• **Problem details**:
Only the text belongs in the copy: repeat each record exactly, without pictures.

Collected data
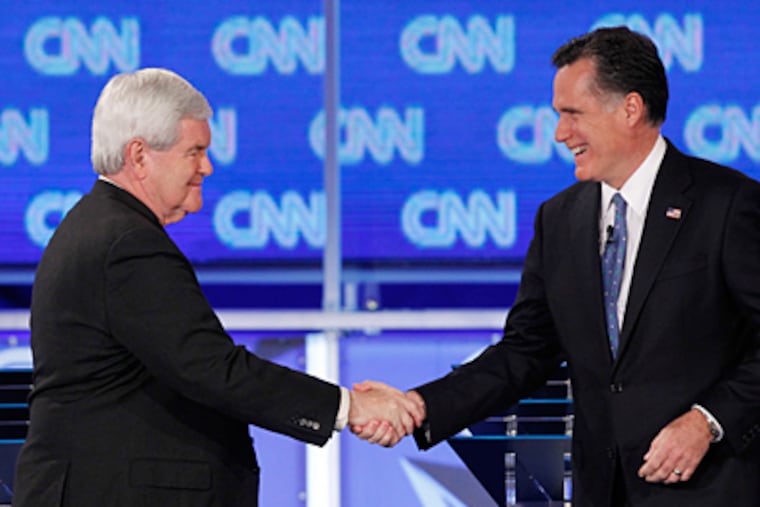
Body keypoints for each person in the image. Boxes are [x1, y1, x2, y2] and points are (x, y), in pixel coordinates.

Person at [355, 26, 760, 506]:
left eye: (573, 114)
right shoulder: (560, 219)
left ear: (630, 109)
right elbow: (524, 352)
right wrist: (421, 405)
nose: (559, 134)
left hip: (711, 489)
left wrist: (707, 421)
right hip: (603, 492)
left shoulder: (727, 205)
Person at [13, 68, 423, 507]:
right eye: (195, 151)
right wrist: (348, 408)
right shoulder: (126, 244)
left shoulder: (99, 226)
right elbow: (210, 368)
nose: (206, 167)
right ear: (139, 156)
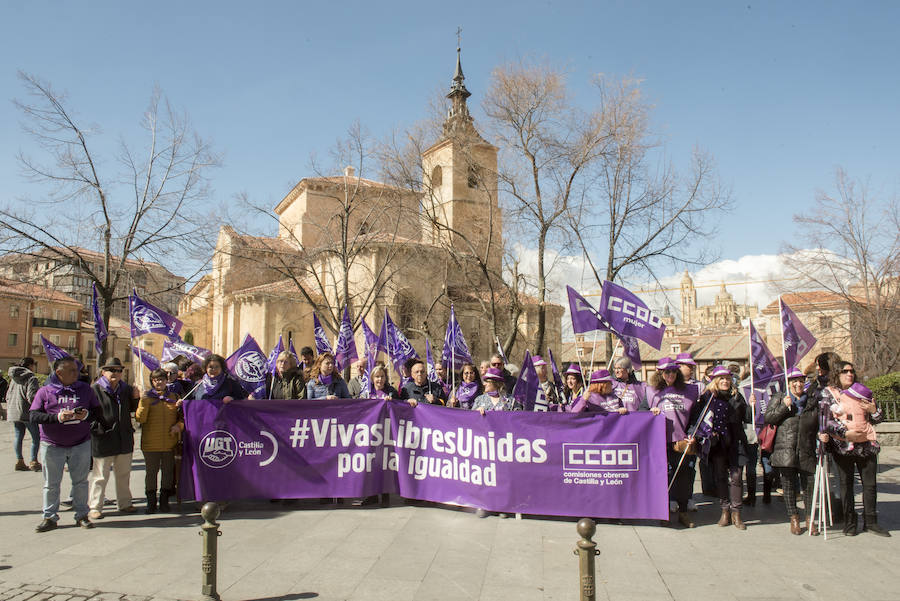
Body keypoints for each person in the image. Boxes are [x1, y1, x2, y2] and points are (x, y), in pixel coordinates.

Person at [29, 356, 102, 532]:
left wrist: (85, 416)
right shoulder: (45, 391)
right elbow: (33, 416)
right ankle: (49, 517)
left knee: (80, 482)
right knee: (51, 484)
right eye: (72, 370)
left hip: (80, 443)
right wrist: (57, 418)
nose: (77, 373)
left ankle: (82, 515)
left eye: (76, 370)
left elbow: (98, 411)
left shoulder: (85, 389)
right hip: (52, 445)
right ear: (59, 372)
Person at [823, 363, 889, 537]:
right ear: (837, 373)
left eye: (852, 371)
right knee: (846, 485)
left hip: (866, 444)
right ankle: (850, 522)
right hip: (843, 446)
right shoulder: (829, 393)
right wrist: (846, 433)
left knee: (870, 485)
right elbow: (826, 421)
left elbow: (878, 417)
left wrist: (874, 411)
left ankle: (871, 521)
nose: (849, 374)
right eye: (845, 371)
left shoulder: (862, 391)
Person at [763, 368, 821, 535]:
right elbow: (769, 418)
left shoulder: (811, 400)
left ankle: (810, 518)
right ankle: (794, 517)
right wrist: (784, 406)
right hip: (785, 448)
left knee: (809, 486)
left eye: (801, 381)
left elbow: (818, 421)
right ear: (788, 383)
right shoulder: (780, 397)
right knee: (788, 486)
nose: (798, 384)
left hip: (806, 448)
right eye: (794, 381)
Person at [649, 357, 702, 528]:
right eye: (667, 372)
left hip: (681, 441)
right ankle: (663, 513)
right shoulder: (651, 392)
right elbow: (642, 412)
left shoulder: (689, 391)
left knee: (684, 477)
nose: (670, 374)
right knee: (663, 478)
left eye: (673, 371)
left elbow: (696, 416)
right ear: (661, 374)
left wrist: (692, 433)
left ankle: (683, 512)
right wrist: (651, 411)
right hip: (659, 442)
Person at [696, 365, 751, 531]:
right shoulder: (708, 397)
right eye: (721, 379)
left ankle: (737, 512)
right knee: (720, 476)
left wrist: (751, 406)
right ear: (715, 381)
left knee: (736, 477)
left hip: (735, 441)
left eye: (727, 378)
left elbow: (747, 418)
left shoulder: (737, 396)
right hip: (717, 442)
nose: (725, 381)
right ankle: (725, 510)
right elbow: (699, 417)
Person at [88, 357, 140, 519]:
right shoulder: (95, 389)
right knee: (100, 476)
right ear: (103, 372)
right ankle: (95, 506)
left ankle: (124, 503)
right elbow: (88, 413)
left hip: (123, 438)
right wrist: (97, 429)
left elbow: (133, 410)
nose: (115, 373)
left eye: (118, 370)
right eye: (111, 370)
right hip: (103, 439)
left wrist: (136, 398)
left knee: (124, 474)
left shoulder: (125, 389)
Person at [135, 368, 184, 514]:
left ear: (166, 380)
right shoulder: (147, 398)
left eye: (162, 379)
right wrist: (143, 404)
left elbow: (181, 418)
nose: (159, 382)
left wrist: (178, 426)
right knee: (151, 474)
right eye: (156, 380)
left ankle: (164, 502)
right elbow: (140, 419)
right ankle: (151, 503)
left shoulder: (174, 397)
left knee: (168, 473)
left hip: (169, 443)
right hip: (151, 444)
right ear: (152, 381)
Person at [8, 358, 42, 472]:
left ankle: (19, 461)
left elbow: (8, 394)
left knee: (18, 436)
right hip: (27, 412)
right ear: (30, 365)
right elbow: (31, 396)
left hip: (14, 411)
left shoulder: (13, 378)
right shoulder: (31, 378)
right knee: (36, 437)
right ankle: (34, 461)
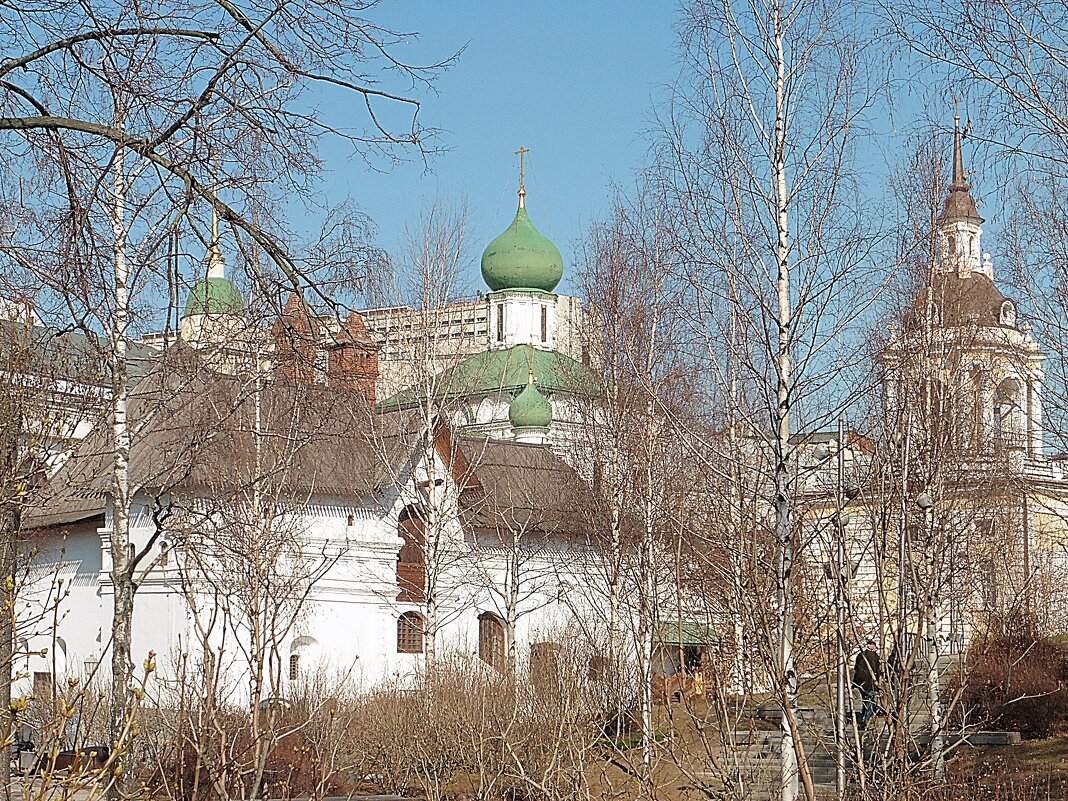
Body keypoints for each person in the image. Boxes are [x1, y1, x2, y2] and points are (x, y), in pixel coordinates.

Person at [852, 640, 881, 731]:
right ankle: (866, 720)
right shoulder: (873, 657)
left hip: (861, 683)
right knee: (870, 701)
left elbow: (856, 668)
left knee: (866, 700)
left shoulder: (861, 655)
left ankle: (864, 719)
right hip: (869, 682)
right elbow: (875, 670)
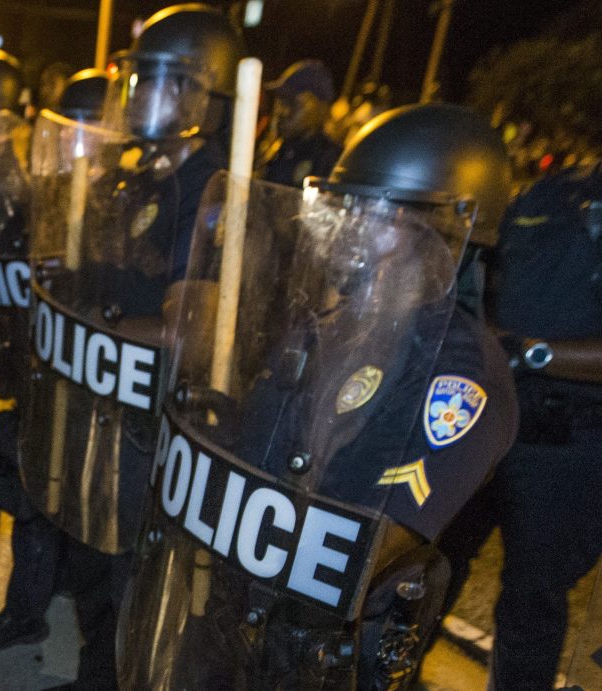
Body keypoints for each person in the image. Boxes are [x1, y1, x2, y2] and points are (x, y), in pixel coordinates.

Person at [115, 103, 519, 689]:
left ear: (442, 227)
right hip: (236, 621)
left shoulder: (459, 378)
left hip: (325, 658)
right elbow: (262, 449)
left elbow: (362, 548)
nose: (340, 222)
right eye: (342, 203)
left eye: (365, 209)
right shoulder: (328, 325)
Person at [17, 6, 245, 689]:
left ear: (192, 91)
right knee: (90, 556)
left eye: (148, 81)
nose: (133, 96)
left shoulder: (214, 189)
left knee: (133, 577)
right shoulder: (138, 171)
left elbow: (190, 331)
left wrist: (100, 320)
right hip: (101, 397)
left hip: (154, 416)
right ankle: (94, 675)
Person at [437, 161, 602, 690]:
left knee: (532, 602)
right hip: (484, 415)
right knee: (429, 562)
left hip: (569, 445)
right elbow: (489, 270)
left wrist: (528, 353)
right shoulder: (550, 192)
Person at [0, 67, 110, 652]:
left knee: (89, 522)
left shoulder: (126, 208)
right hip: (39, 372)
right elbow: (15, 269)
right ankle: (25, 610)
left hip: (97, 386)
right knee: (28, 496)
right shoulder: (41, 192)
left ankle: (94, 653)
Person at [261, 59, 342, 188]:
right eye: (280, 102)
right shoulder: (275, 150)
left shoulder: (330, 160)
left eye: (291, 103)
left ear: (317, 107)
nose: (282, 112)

• **Output for this exercise**:
Body keypoints for each person in the image. Boxes are [x1, y1, x2, y2] and points are (x, y), in pixel coordinates.

Person at [355, 26, 760, 506]:
left eye: (573, 114)
right shoulder: (560, 219)
left ear: (630, 109)
right elbow: (524, 352)
right wrist: (421, 405)
nose: (559, 134)
left hip: (711, 489)
left wrist: (707, 421)
right hip: (603, 492)
left shoulder: (727, 205)
Person at [13, 68, 423, 507]:
right eye: (195, 151)
right wrist: (348, 408)
right shoulder: (126, 244)
left shoulder: (99, 226)
right elbow: (210, 368)
nose: (206, 167)
right ear: (139, 156)
Body keypoints for each person in the image. Boxes are [x1, y1, x2, y2] and points are (x, y), in pixel coordinates.

Person at [29, 356, 102, 532]:
left wrist: (85, 416)
right shoulder: (45, 391)
right elbow: (33, 416)
right ankle: (49, 517)
left knee: (80, 482)
right knee: (51, 484)
right eye: (72, 370)
left hip: (80, 443)
right wrist: (57, 418)
nose: (77, 373)
left ankle: (82, 515)
left eye: (76, 370)
left elbow: (98, 411)
left shoulder: (85, 389)
right hip: (52, 445)
right ear: (59, 372)
Person at [823, 363, 889, 537]:
right ear: (837, 373)
left eye: (852, 371)
right knee: (846, 485)
left hip: (866, 444)
right ankle: (850, 522)
right hip: (843, 446)
right shoulder: (829, 393)
right wrist: (846, 433)
left knee: (870, 485)
right elbow: (826, 421)
left elbow: (878, 417)
left wrist: (874, 411)
left ankle: (871, 521)
nose: (849, 374)
right eye: (845, 371)
left shoulder: (862, 391)
Person at [763, 368, 821, 535]:
right elbow: (769, 418)
left shoulder: (811, 400)
left ankle: (810, 518)
right ankle: (794, 517)
right wrist: (784, 406)
right hip: (785, 448)
left knee: (809, 486)
left eye: (801, 381)
left elbow: (818, 421)
right ear: (788, 383)
right shoulder: (780, 397)
right knee: (788, 486)
nose: (798, 384)
left hip: (806, 448)
right eye: (794, 381)
Person at [649, 357, 702, 528]:
right eye: (667, 372)
left hip: (681, 441)
right ankle: (663, 513)
right shoulder: (651, 392)
right elbow: (642, 412)
left shoulder: (689, 391)
left knee: (684, 477)
nose: (670, 374)
right knee: (663, 478)
left eye: (673, 371)
left elbow: (696, 416)
right ear: (661, 374)
left wrist: (692, 433)
left ankle: (683, 512)
right wrist: (651, 411)
right hip: (659, 442)
Person at [696, 365, 751, 531]:
right shoulder: (708, 397)
right eye: (721, 379)
left ankle: (737, 512)
right knee: (720, 476)
left wrist: (751, 406)
right ear: (715, 381)
left knee: (736, 477)
left hip: (735, 441)
left eye: (727, 378)
left elbow: (747, 418)
left shoulder: (737, 396)
right hip: (717, 442)
nose: (725, 381)
right ankle: (725, 510)
right elbow: (699, 417)
Person at [88, 357, 140, 519]:
right shoulder: (95, 389)
right knee: (100, 476)
right ear: (103, 372)
right ankle: (95, 506)
left ankle: (124, 503)
right elbow: (88, 413)
left hip: (123, 438)
right wrist: (97, 429)
left elbow: (133, 410)
nose: (115, 373)
left eye: (118, 370)
right eye: (111, 370)
right hip: (103, 439)
left wrist: (136, 398)
left knee: (124, 474)
left shoulder: (125, 389)
Person at [135, 368, 184, 514]:
left ear: (166, 380)
right shoulder: (147, 398)
left eye: (162, 379)
right wrist: (143, 404)
left elbow: (181, 418)
nose: (159, 382)
left wrist: (178, 426)
right knee: (151, 474)
right eye: (156, 380)
left ankle: (164, 502)
right elbow: (140, 419)
right ankle: (151, 503)
left shoulder: (174, 397)
left knee: (168, 473)
left hip: (169, 443)
right hip: (151, 444)
right ear: (152, 381)
Person at [8, 358, 42, 472]:
left ankle: (19, 461)
left elbow: (8, 394)
left knee: (18, 436)
right hip: (27, 412)
right ear: (30, 365)
right elbow: (31, 396)
left hip: (14, 411)
left shoulder: (13, 378)
right shoulder: (31, 378)
right knee: (36, 437)
right ankle: (34, 461)
Body keypoints for each person in the image. Boxes are [x1, y1, x2, y2] and points are (x, y), in pixel coordinates.

Person at [852, 640, 881, 731]:
right ankle: (866, 720)
right shoulder: (873, 657)
left hip: (861, 683)
right knee: (870, 701)
left elbow: (856, 668)
left knee: (866, 700)
left shoulder: (861, 655)
left ankle: (864, 719)
right hip: (869, 682)
right elbow: (875, 670)
Body keypoints for each person in the image. Boxes are [x1, y1, x2, y2] and points are (x, y), in pixel coordinates.

Person at [115, 103, 519, 689]:
left ear: (442, 227)
right hip: (236, 621)
left shoulder: (459, 378)
left hip: (325, 658)
right elbow: (262, 449)
left elbow: (362, 548)
nose: (340, 222)
right eye: (342, 203)
left eye: (365, 209)
right shoulder: (328, 325)
Person at [17, 6, 245, 689]:
left ear: (192, 91)
right knee: (90, 556)
left eye: (148, 81)
nose: (133, 96)
left shoulder: (214, 189)
left knee: (133, 577)
right shoulder: (138, 171)
left elbow: (190, 331)
left wrist: (100, 320)
right hip: (101, 397)
left hip: (154, 416)
right ankle: (94, 675)
Person at [437, 161, 602, 690]:
left knee: (532, 602)
right hip: (484, 415)
right knee: (429, 562)
left hip: (569, 445)
right elbow: (489, 270)
left wrist: (528, 353)
right shoulder: (550, 192)
Person at [0, 67, 110, 652]:
left knee: (89, 522)
left shoulder: (126, 208)
right hip: (39, 372)
right elbow: (15, 269)
right ankle: (25, 610)
left hip: (97, 386)
right knee: (28, 496)
right shoulder: (41, 192)
left ankle: (94, 653)
Person at [261, 59, 342, 188]:
right eye: (280, 102)
right shoulder: (275, 150)
left shoulder: (330, 160)
left eye: (291, 103)
left ear: (317, 107)
nose: (282, 112)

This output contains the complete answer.